Muscat: Missiles, counter-strikes and shuttered airspace have redrawn flight paths across the Middle East over the last couple of days. But beyond the geopolitics and the billions lost in disrupted trade lies a quieter devastation - sons and daughters stranded thousands of miles from home, unable to perform their final duty to the parents who raised them.
The fallout from the US-Israel strikes on Iran - and Tehran’s retaliatory missile launches targeting American bases and residential neighbourhoods across Gulf nations - has left much of the region’s skies sealed. Airports fell silent. Departure boards flickered with cancellation after cancellation.

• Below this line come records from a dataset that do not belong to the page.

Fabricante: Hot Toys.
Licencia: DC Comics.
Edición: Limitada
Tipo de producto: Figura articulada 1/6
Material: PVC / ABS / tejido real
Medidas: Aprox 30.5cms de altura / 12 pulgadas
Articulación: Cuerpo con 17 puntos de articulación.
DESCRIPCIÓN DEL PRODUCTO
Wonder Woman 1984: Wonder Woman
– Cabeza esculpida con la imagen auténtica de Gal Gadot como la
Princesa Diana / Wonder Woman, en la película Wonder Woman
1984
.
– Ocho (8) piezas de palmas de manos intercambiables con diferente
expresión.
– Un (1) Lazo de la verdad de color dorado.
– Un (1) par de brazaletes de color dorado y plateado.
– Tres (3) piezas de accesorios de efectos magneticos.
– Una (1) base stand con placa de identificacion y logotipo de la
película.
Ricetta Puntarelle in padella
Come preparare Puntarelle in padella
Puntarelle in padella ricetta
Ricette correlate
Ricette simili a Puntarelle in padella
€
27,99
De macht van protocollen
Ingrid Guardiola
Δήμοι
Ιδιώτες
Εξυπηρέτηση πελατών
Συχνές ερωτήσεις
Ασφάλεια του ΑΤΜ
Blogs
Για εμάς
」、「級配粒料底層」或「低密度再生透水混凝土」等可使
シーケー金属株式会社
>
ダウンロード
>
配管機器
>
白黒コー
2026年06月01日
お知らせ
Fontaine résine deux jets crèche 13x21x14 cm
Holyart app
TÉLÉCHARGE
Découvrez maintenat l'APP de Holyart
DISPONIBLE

In much of the Gulf, airspace was abruptly closed. Only a handful of routes remained operational. Oman stood almost alone, keeping limited corridors open and operating a reduced number of flights, mostly to India.
For Manoj Didwania, a Muscat-based entrepreneur, that narrow window was his only hope.

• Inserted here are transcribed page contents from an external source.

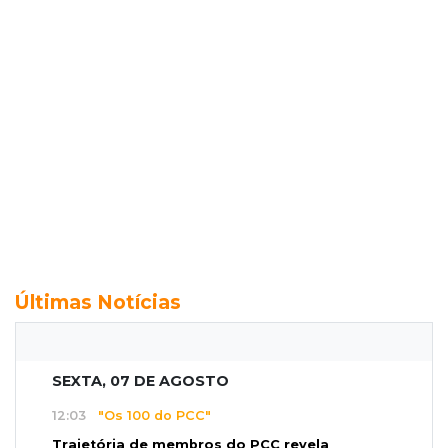
Últimas Notícias
SEXTA, 07 DE AGOSTO
12:03
"Os 100 do PCC"
Trajetória de membros do PCC revela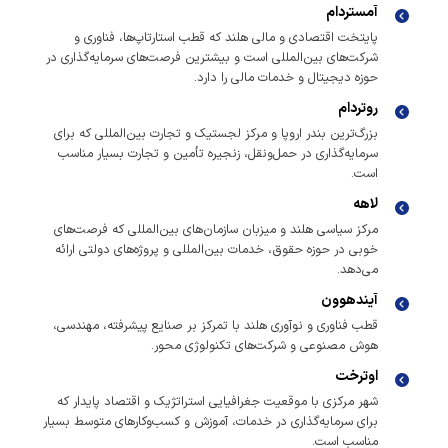
آمستردام
پایتخت اقتصادی و مالی هلند که قطب استارتاپ‌ها، فناوری و
شرکت‌های بین‌المللی است و بیشترین فرصت‌های سرمایه‌گذاری در
حوزه دیجیتال و خدمات مالی را دارد.
روتردام
بزرگ‌ترین بندر اروپا و مرکز لجستیک و تجارت بین‌المللی که برای
سرمایه‌گذاری در حمل‌ونقل، زنجیره تأمین و تجارت بسیار مناسب
است.
لاهه
مرکز سیاسی هلند و میزبان سازمان‌های بین‌المللی که فرصت‌های
خوبی در حوزه حقوق، خدمات بین‌المللی و پروژه‌های دولتی ارائه
می‌دهد.
آیندهوون
قطب فناوری و نوآوری هلند با تمرکز بر صنایع پیشرفته، مهندسی،
هوش مصنوعی و شرکت‌های تکنولوژی محور.
اوترخت
شهر مرکزی با موقعیت جغرافیایی استراتژیک و اقتصاد پایدار که
برای سرمایه‌گذاری در خدمات، آموزش و کسب‌وکارهای متوسط بسیار
مناسب است.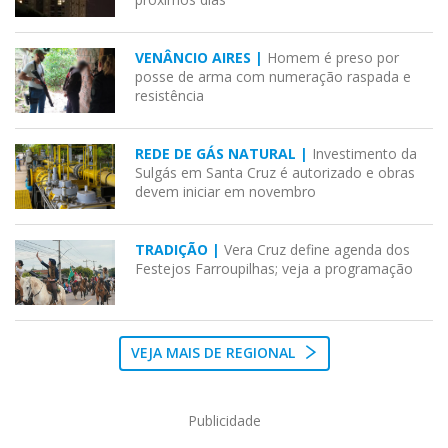
VENÂNCIO AIRES |
Homem é preso por
posse de arma com numeração raspada e
resistência
REDE DE GÁS NATURAL |
Investimento da
Sulgás em Santa Cruz é autorizado e obras
devem iniciar em novembro
TRADIÇÃO |
Vera Cruz define agenda dos
Festejos Farroupilhas; veja a programação
VEJA MAIS DE REGIONAL
Publicidade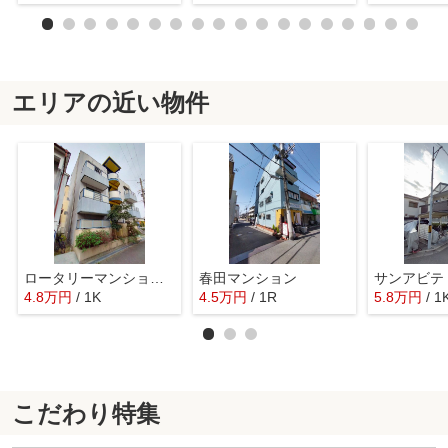
エリアの近い物件
ロータリーマンション鴻池倶楽部
春田マンション
サンアビテ
4.8
万
円
/ 1K
4.5
万
円
/ 1R
5.8
万
円
/ 1
こだわり特集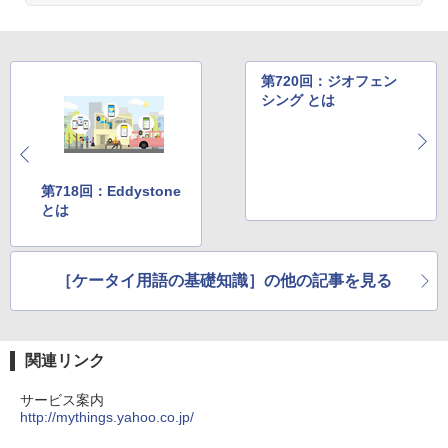
第720回：ジオフェン
シング とは
第718回：Eddystone
とは
［ケータイ用語の基礎知識］の他の記事を見る
関連リンク
サービス案内
http://mythings.yahoo.co.jp/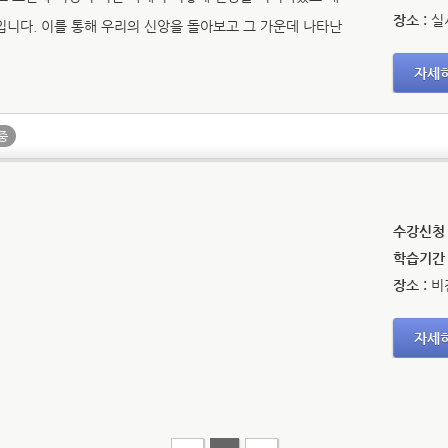
장소 :
실
입니다. 이를 통해 우리의 신앙을 돌아보고 그 가운데 나타난
자세
중
수강신청 
학습기간 
장소 :
비
자세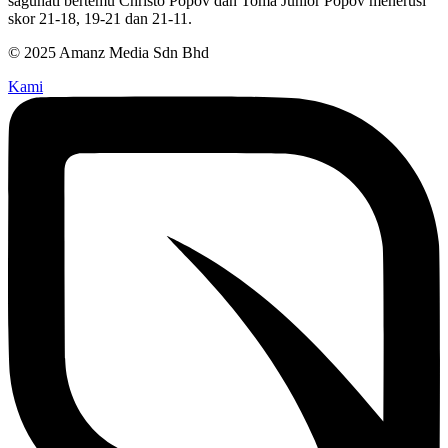
saguhati bertemu Christo Popov dan Toma Junior Popov menerusi
skor 21-18, 19-21 dan 21-11.
© 2025 Amanz Media Sdn Bhd
Kami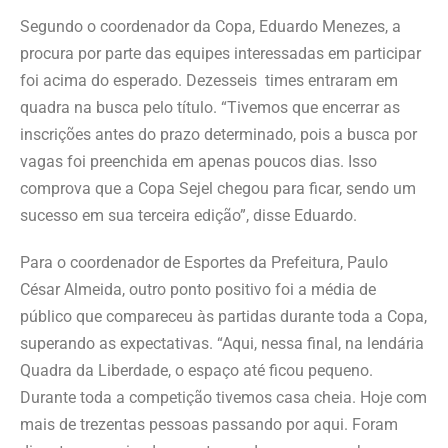
Segundo o coordenador da Copa, Eduardo Menezes, a
procura por parte das equipes interessadas em participar
foi acima do esperado. Dezesseis times entraram em
quadra na busca pelo título. “Tivemos que encerrar as
inscrições antes do prazo determinado, pois a busca por
vagas foi preenchida em apenas poucos dias. Isso
comprova que a Copa Sejel chegou para ficar, sendo um
sucesso em sua terceira edição”, disse Eduardo.
Para o coordenador de Esportes da Prefeitura, Paulo
César Almeida, outro ponto positivo foi a média de
público que compareceu às partidas durante toda a Copa,
superando as expectativas. “Aqui, nessa final, na lendária
Quadra da Liberdade, o espaço até ficou pequeno.
Durante toda a competição tivemos casa cheia. Hoje com
mais de trezentas pessoas passando por aqui. Foram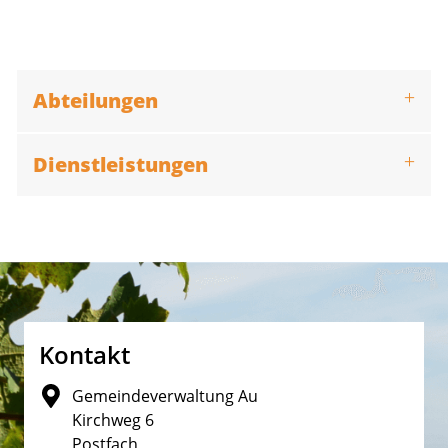
Abteilungen
Dienstleistungen
Fusszeile
Kontakt
Gemeindeverwaltung Au
Kirchweg 6
Postfach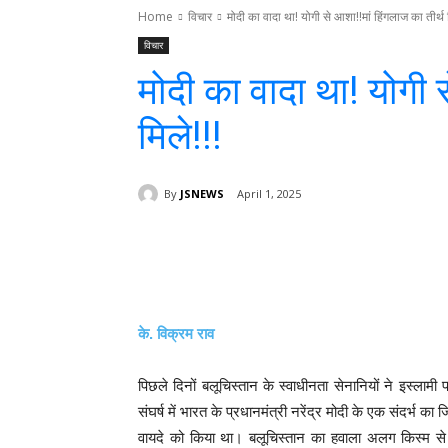
Home
विचार
मोदी का वादा था! योगी से आशा!!मां हिंगलाज का तीर्थ म
विचार
मोदी का वादा था! योगी 
मिले!!!
By
JSNEWS
April 1, 2025
Facebook
T
Share
के. विक्रम राव
पिछले दिनों बलूचिस्तान के स्वाधीनता सेनानियों ने इस्ल
संघर्ष में भारत के प्रधानमंत्री नरेंद्र मोदी के एक संदर्भ 
वायदे को किया था। बलूचिस्तान का हवाला अलग किस्म से 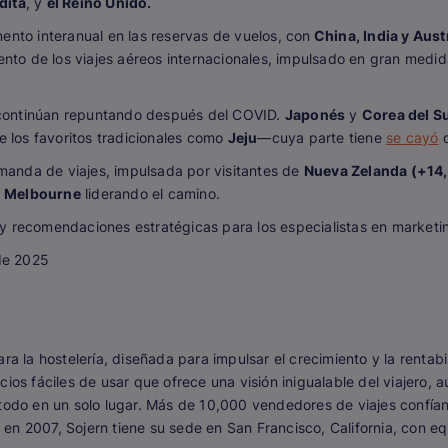
dita
, y
el Reino Unido.
ento interanual en las reservas de vuelos, con
China, India y Aust
nto de los viajes aéreos internacionales, impulsado en gran med
ia continúan repuntando después del COVID.
Japonés
y
Corea del S
e los favoritos tradicionales como
Jeju
—cuya parte tiene
se cayó
d
manda de viajes, impulsada por visitantes de
Nueva Zelanda (+14,
y
Melbourne
liderando el camino.
y recomendaciones estratégicas para los especialistas en marketing
 de 2025
a la hostelería, diseñada para impulsar el crecimiento y la rentabi
ios fáciles de usar que ofrece una visión inigualable del viajero, a
 todo en un solo lugar. Más de 10,000 vendedores de viajes confía
da en 2007, Sojern tiene su sede en San Francisco, California, con 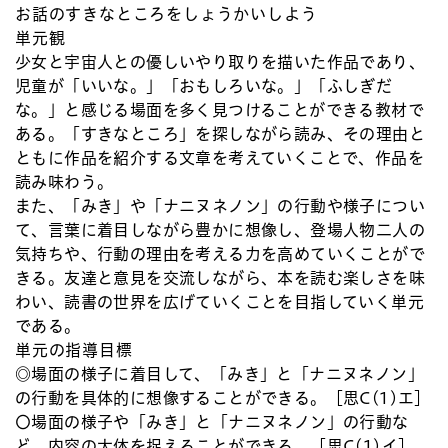
お話のすきなところをしょうかいしよう
単元観
少女と宇宙人との優しいやり取りを描いた作品であり、
児童が「いいな。」「おもしろいな。」「ふしぎだ
な。」と感じる場面を多く見つけることができる教材で
ある。「すきなところ」を探しながら読み、その理由と
ともに作品を紹介する文章を考えていくことで、作品を
読み味わう。
また、「みき」や「ナニヌネノン」の行動や様子につい
て、言葉に着目しながら豊かに想像し、登場人物二人の
気持ちや、行動の理由を考える力を高めていくことがで
きる。友達と意見を交流しながら、本を読む楽しさを味
わい、読書の世界を広げていくことを目指していく単元
である。
単元の指導目標
◎場面の様子に着目して、「みき」と「ナニヌネノン」
の行動を具体的に想像することができる。［思C(1)エ］
〇場面の様子や「みき」と「ナニヌネノン」の行動な
ど、内容の大体を捉えることができる。［思C(1)イ］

When the call came from home in Udaipur that his father had passed away on Saturday night, Manoj did what every son would do - he rushed to his travel agent to book the earliest flight. He packed in haste. He informed friends and business associates. His travel agent informed there weren’t many options and those available had exorbitant prices. But he had to travel.
“I kept telling myself something would open up,” Manoj said, his voice breaking. “You grow up knowing that one day you will shoulder your father for the last time. That you will light the pyre. It is not just tradition - it is a son’s final duty. I thought I would make it.”

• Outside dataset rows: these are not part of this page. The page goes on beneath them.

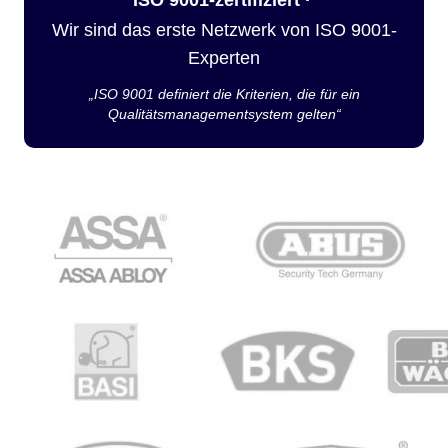
Wir sind das erste Netzwerk von ISO 9001-
Experten
„ISO 9001 definiert die Kriterien, die für ein
Qualitätsmanagementsystem gelten“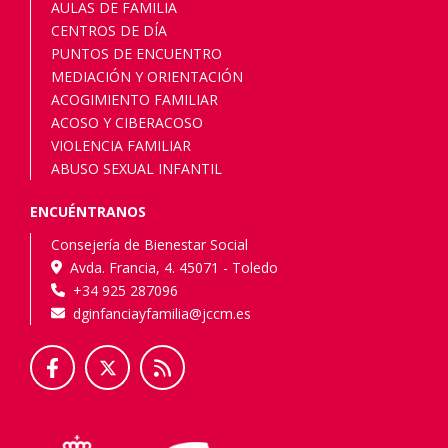
AULAS DE FAMILIA
CENTROS DE DÍA
PUNTOS DE ENCUENTRO
MEDIACIÓN Y ORIENTACIÓN
ACOGIMIENTO FAMILIAR
ACOSO Y CIBERACOSO
VIOLENCIA FAMILIAR
ABUSO SEXUAL INFANTIL
ENCUÉNTRANOS
Consejería de Bienestar Social
Avda. Francia, 4. 45071 - Toledo
+34 925 287096
dginfanciayfamilia@jccm.es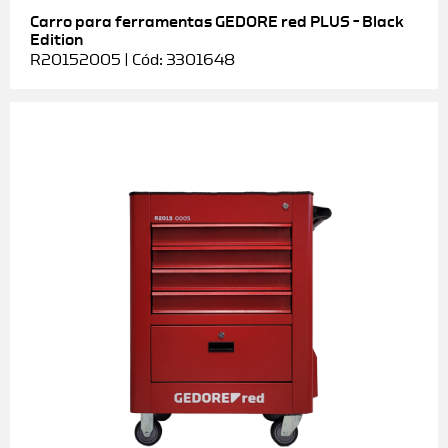
Carro para ferramentas GEDORE red PLUS – Black
Edition
R20152005 | Cód: 3301648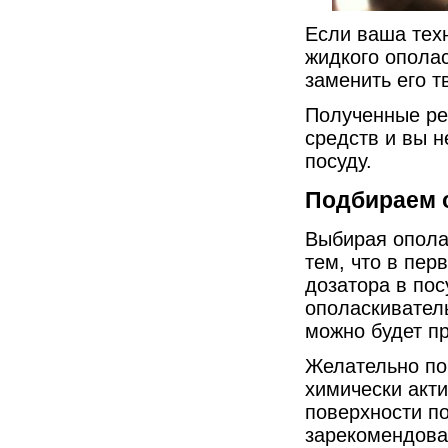
Если ваша тех
жидкого ополас
заменить его 
Полученные рез
средств и вы н
посуду.
Подбираем 
Выбирая опола
тем, что в пер
дозатора в по
ополаскиватель
можно будет пр
Желательно по
химически акти
поверхности п
зарекомендова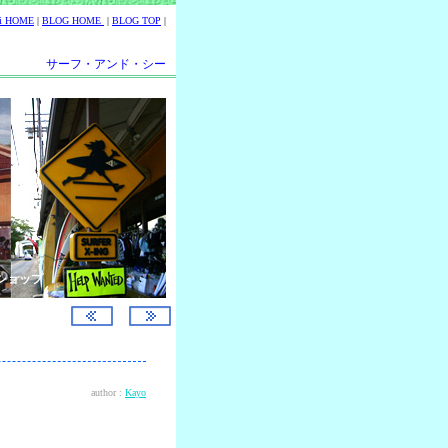
ii HOME
|
BLOG HOME
|
BLOG TOP
|
サーフ・アンド・シー
ショップ
author :
Kayo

The earliest he can now reach Udaipur in the western Indian state of Rajasthan is tomorrow. By then, the last rites will already have been performed - by his younger brother and his own son.
“As a father myself, that hurts even more,” he said quietly. “My son will stand there in my place.”
Wars are often measured in strategic depth and military response.
The recent strikes and counter-strikes have already cost lives across the region and inflicted millions of dollars in losses. Airlines are bleeding revenue. Insurance premiums are soaring. Supply chains are bracing for impact.
But no economic figure can capture what it means for a son to miss his father’s final farewell.
“I would trade every business deal I have ever signed to be there today,” Manoj said. “Money can be earned again. This moment cannot.”
Across the Gulf, similar stories are unfolding — grief compounded by distance.
In Dubai, another Indian expatriate received news late last night that his mother had died. With flights grounded from Dubai, he made a desperate choice. He packed a small bag, got into his car, and began the long drive across highways and border posts to Muscat - chasing the faint possibility of boarding one of the few outbound flights still operating to India.
“I just need to reach her,” he told friends before setting off. “Everything else can wait.”
Airports in the Gulf are accustomed to tears — the silent sacrifices of migrant life, the long goodbyes, the emotional reunions. But this week, the tears have been different. They are edged with helplessness.
For expatriates, distance is the unspoken price of opportunity. Parents age in photographs sent over messaging apps. Festivals are attended through video calls. Milestones are postponed.
Yet most hold on to one certainty: that when the final call comes, they will go home.
For Manoj, that certainty dissolved with the closing of the skies.
“Even if I reach tomorrow,” he said, “I will stand before the ashes knowing I was not there when it mattered most.”
As a grieving man waits for a seat on a plane - a reminder that while wars redraw borders and flight paths, their deepest wounds are often carried silently, in the hearts of those left behind.